A Koch spokesman flatly denied any involvement in the campaigns against the two initiatives, saying no Koch entity—including "Koch Industries and its corporate entities; Charles Koch; David Koch; and their foundations"—took part in the effort.
Ravel later walked back her allegations, admitting "it was not the Koch brothers" behind the ballot initiative campaigns by CPPR and Americans for Responsible Leadership, another group implicated in the CFPPC probe.
Between that admission and her initial allegation, Ravel began her four-year term at the FEC.
Despite her walking back the allegations last year, Ravel again suggested this week that the Kochs were involved in the effort, which funneled out-of-state money into the ballot initiative campaigns without properly disclosing contributions.
"They still may or may not have been involved in the decision to send the CPPR/ARL money," Ravel told Bloomberg on Monday.
Ravel cited testimony by Anthony Russo, a consultant involved in the ballot initiative campaign, who "tried to put together a multimillion-dollar political effort relying on wealthy California donors, some of whom also were donors to the Koch network of nonprofits," Bloomberg reported.
While Russo reported enlisting the involvement of other prominent Republicans in the effort, including pollster Frank Luntz and advertiser Larry McCarthy, the extent of the Kochs involvement, according to his testimony, appears to be that donors to the ballot initiative campaigns also donated money to groups that the Kochs have supported.
Russo testified that Sean Noble, a political consultant who has worked with the Kochs, said "the Koch network" might be interested in supporting the campaigns.
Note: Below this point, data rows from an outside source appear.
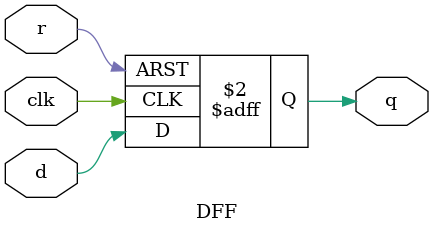
<source format=v>
`timescale 1ns / 1ps

module DFF(clk,r,q,d);

input clk;
input r;
input d;
output reg q;

//running a loop that checks conditions on very negative edge of clock or positive edge of reset
always @ (negedge clk or posedge r)
begin

//if the reset is true then we initialize q to 0 otherwise it is equal to the input d
if (r)
begin
q<=1'b0;
end
else
begin
q<=d;
end

end

endmodule

</source>
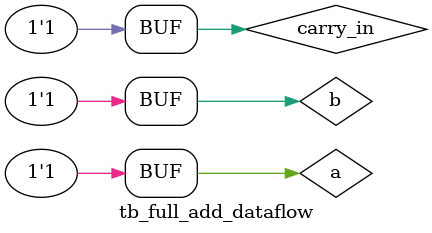
<source format=v>
module tb_full_add_dataflow();
           reg  a;
	   reg b;
	   reg carry_in;
	   wire sum;
	   wire carry;
	   
	   full_add_dataflow FULL_ADD2 (
	           .a(a),
		   .b(b),
		   .carry_in(carry_in),
		   .sum(sum),
		   .carry(carry)
		   );
		   
       initial begin
         $monitor("a=%b, b=%b, carry_in=%0b, sum=%b, carry =%b", a, b, carry_in, sum, carry);
       end  
  
    initial begin
        #1; a = 0; b = 0; carry_in = 0;
        #1; a = 0; b = 0; carry_in = 1;
        #1; a = 0; b = 1; carry_in = 0;
        #1; a = 0; b = 1; carry_in = 1;
        #1; a = 1; b = 0; carry_in = 0;
        #1; a = 1; b = 0; carry_in = 1;
        #1; a = 1; b = 1; carry_in = 0;
        #1; a = 1; b = 1; carry_in = 1;
    end
  
endmodule

</source>
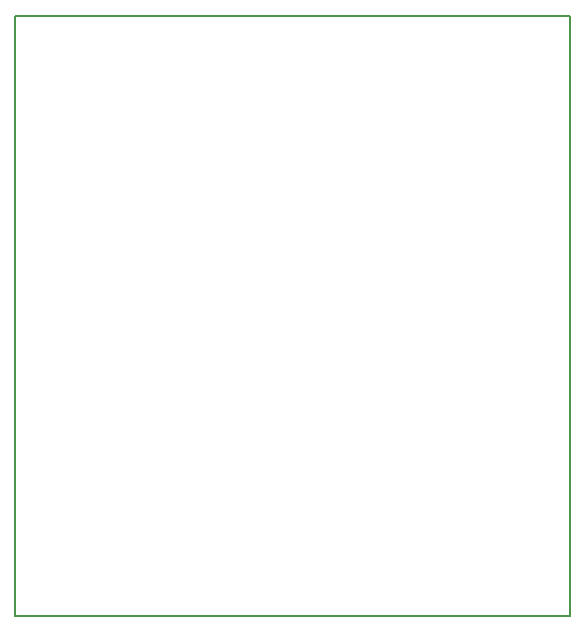
<source format=gm1>
G04 #@! TF.GenerationSoftware,KiCad,Pcbnew,5.1.9+dfsg1-1*
G04 #@! TF.CreationDate,2022-09-10T10:34:51-05:00*
G04 #@! TF.ProjectId,RockSolid,526f636b-536f-46c6-9964-2e6b69636164,rev?*
G04 #@! TF.SameCoordinates,Original*
G04 #@! TF.FileFunction,Profile,NP*
%FSLAX46Y46*%
G04 Gerber Fmt 4.6, Leading zero omitted, Abs format (unit mm)*
G04 Created by KiCad (PCBNEW 5.1.9+dfsg1-1) date 2022-09-10 10:34:51*
%MOMM*%
%LPD*%
G01*
G04 APERTURE LIST*
G04 #@! TA.AperFunction,Profile*
%ADD10C,0.150000*%
G04 #@! TD*
G04 APERTURE END LIST*
D10*
X69850000Y-45720000D02*
X69850000Y-96520000D01*
X116840000Y-45720000D02*
X116840000Y-96520000D01*
X116840000Y-45720000D02*
X69850000Y-45720000D01*
X69850000Y-96520000D02*
X116840000Y-96520000D01*
M02*

</source>
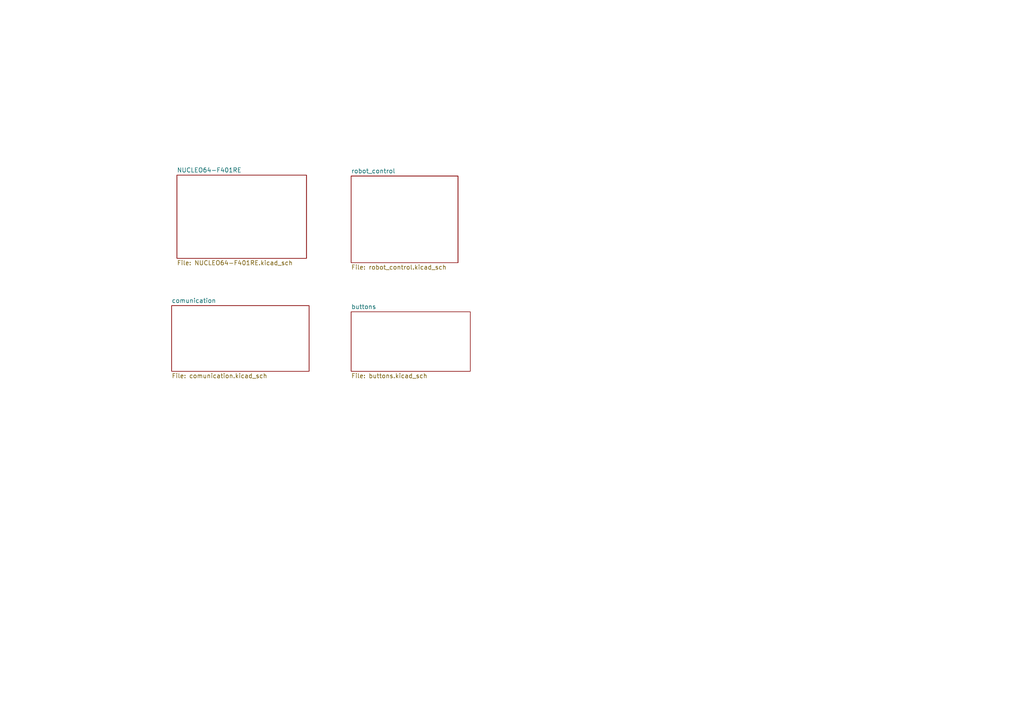
<source format=kicad_sch>
(kicad_sch
	(version 20231120)
	(generator "eeschema")
	(generator_version "8.0")
	(uuid "ae163cdc-3ade-4dd8-b919-22cb2fe1fc0d")
	(paper "A4")
	(lib_symbols)
	(sheet
		(at 101.854 90.424)
		(size 34.544 17.272)
		(fields_autoplaced yes)
		(stroke
			(width 0.1524)
			(type solid)
		)
		(fill
			(color 0 0 0 0.0000)
		)
		(uuid "058aa0b4-fac2-445c-ac7e-43d3e4df4375")
		(property "Sheetname" "buttons"
			(at 101.854 89.7124 0)
			(effects
				(font
					(size 1.27 1.27)
				)
				(justify left bottom)
			)
		)
		(property "Sheetfile" "buttons.kicad_sch"
			(at 101.854 108.2806 0)
			(effects
				(font
					(size 1.27 1.27)
				)
				(justify left top)
			)
		)
		(instances
			(project "PCB_robot_controller"
				(path "/ae163cdc-3ade-4dd8-b919-22cb2fe1fc0d"
					(page "5")
				)
			)
		)
	)
	(sheet
		(at 51.308 50.8)
		(size 37.592 24.13)
		(fields_autoplaced yes)
		(stroke
			(width 0.1524)
			(type solid)
		)
		(fill
			(color 0 0 0 0.0000)
		)
		(uuid "7f66a8ed-4951-4fbd-b642-27ea41431903")
		(property "Sheetname" "NUCLEO64-F401RE"
			(at 51.308 50.0884 0)
			(effects
				(font
					(size 1.27 1.27)
				)
				(justify left bottom)
			)
		)
		(property "Sheetfile" "NUCLEO64-F401RE.kicad_sch"
			(at 51.308 75.5146 0)
			(effects
				(font
					(size 1.27 1.27)
				)
				(justify left top)
			)
		)
		(instances
			(project "PCB_robot_controller"
				(path "/ae163cdc-3ade-4dd8-b919-22cb2fe1fc0d"
					(page "2")
				)
			)
		)
	)
	(sheet
		(at 49.784 88.646)
		(size 39.878 19.05)
		(fields_autoplaced yes)
		(stroke
			(width 0.1524)
			(type solid)
		)
		(fill
			(color 0 0 0 0.0000)
		)
		(uuid "9a6e3f2b-0977-4798-bcf3-af97e02f49f7")
		(property "Sheetname" "comunication"
			(at 49.784 87.9344 0)
			(effects
				(font
					(size 1.27 1.27)
				)
				(justify left bottom)
			)
		)
		(property "Sheetfile" "comunication.kicad_sch"
			(at 49.784 108.2806 0)
			(effects
				(font
					(size 1.27 1.27)
				)
				(justify left top)
			)
		)
		(instances
			(project "PCB_robot_controller"
				(path "/ae163cdc-3ade-4dd8-b919-22cb2fe1fc0d"
					(page "4")
				)
			)
		)
	)
	(sheet
		(at 101.854 51.054)
		(size 30.988 25.146)
		(fields_autoplaced yes)
		(stroke
			(width 0.1524)
			(type solid)
		)
		(fill
			(color 0 0 0 0.0000)
		)
		(uuid "f3ed1ab5-e511-4e05-aa5e-0d6a4c8f7d92")
		(property "Sheetname" "robot_control"
			(at 101.854 50.3424 0)
			(effects
				(font
					(size 1.27 1.27)
				)
				(justify left bottom)
			)
		)
		(property "Sheetfile" "robot_control.kicad_sch"
			(at 101.854 76.7846 0)
			(effects
				(font
					(size 1.27 1.27)
				)
				(justify left top)
			)
		)
		(instances
			(project "PCB_robot_controller"
				(path "/ae163cdc-3ade-4dd8-b919-22cb2fe1fc0d"
					(page "3")
				)
			)
		)
	)
	(sheet_instances
		(path "/"
			(page "1")
		)
	)
)

</source>
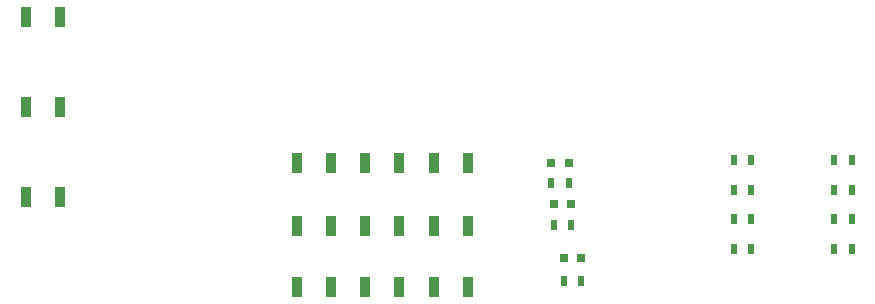
<source format=gbp>
G04 #@! TF.GenerationSoftware,KiCad,Pcbnew,(2018-02-15 revision 29b28de31)-makepkg*
G04 #@! TF.CreationDate,2019-05-03T22:38:47+03:00*
G04 #@! TF.ProjectId,din_power_atm90e26,64696E5F706F7765725F61746D393065,rev?*
G04 #@! TF.SameCoordinates,Original*
G04 #@! TF.FileFunction,Paste,Bot*
G04 #@! TF.FilePolarity,Positive*
%FSLAX46Y46*%
G04 Gerber Fmt 4.6, Leading zero omitted, Abs format (unit mm)*
G04 Created by KiCad (PCBNEW (2018-02-15 revision 29b28de31)-makepkg) date 05/03/19 22:38:47*
%MOMM*%
%LPD*%
G01*
G04 APERTURE LIST*
%ADD10R,0.500000X0.900000*%
%ADD11R,0.900000X1.700000*%
%ADD12R,0.800000X0.750000*%
G04 APERTURE END LIST*
D10*
X185950000Y-64825000D03*
X184450000Y-64825000D03*
X185950000Y-72325000D03*
X184450000Y-72325000D03*
X185950000Y-69825000D03*
X184450000Y-69825000D03*
X175950000Y-72325000D03*
X177450000Y-72325000D03*
X175950000Y-69825000D03*
X177450000Y-69825000D03*
X175950000Y-67325000D03*
X177450000Y-67325000D03*
X184450000Y-67325000D03*
X185950000Y-67325000D03*
X175950000Y-64825000D03*
X177450000Y-64825000D03*
D11*
X144750000Y-65100000D03*
X147650000Y-65100000D03*
X150550000Y-75550000D03*
X153450000Y-75550000D03*
X153450000Y-70450000D03*
X150550000Y-70450000D03*
X153450000Y-65100000D03*
X150550000Y-65100000D03*
X147650000Y-75550000D03*
X144750000Y-75550000D03*
X144750000Y-70450000D03*
X147650000Y-70450000D03*
X141850000Y-70450000D03*
X138950000Y-70450000D03*
X138950000Y-75550000D03*
X141850000Y-75550000D03*
X118950000Y-67950000D03*
X116050000Y-67950000D03*
X118950000Y-52700000D03*
X116050000Y-52700000D03*
X138950000Y-65100000D03*
X141850000Y-65100000D03*
X118950000Y-60300000D03*
X116050000Y-60300000D03*
D12*
X163050000Y-73150000D03*
X161550000Y-73150000D03*
X162000000Y-65050000D03*
X160500000Y-65050000D03*
X162200000Y-68550000D03*
X160700000Y-68550000D03*
D10*
X163050000Y-75050000D03*
X161550000Y-75050000D03*
X162000000Y-66800000D03*
X160500000Y-66800000D03*
X162200000Y-70300000D03*
X160700000Y-70300000D03*
M02*

</source>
But no evidence exists that that support actually materialized, and the company continues to deny that it was involved.
"It seemed as if they knew about it," as Bloomberg paraphrased Ravel’s allegation of Koch involvement in the effort. A Koch spokesman said they did indeed.
"I don't believe we ever denied `knowledge' of the California ballot initiatives," Koch general counsel Mark Holden told Bloomberg. "Rather, we have said clearly and consistently that we were not involved in any of the activities, either directly or indirectly, that the FPPC investigated."